Stored dataset items:
# # # # #
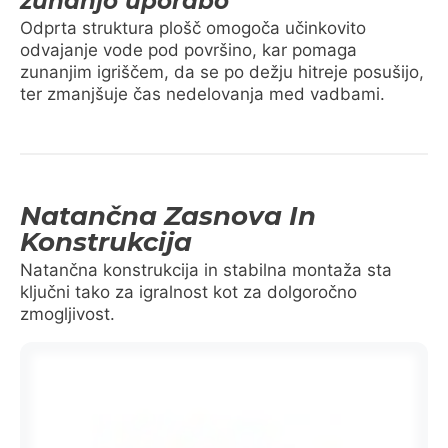
zunanjo uporabo
Odprta struktura plošč omogoča učinkovito
odvajanje vode pod površino, kar pomaga
zunanjim igriščem, da se po dežju hitreje posušijo,
ter zmanjšuje čas nedelovanja med vadbami.
Natančna Zasnova In
Konstrukcija
Natančna konstrukcija in stabilna montaža sta
ključni tako za igralnost kot za dolgoročno
zmogljivost.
# # # # #
WORK ORDER: Your reply is the full set of entries reproduced exactly, with images omitted.

OUTPUT FOR THIS EXERCISE:
zunanjo uporabo
Odprta struktura plošč omogoča učinkovito
odvajanje vode pod površino, kar pomaga
zunanjim igriščem, da se po dežju hitreje posušijo,
ter zmanjšuje čas nedelovanja med vadbami.
Natančna Zasnova In
Konstrukcija
Natančna konstrukcija in stabilna montaža sta
ključni tako za igralnost kot za dolgoročno
zmogljivost.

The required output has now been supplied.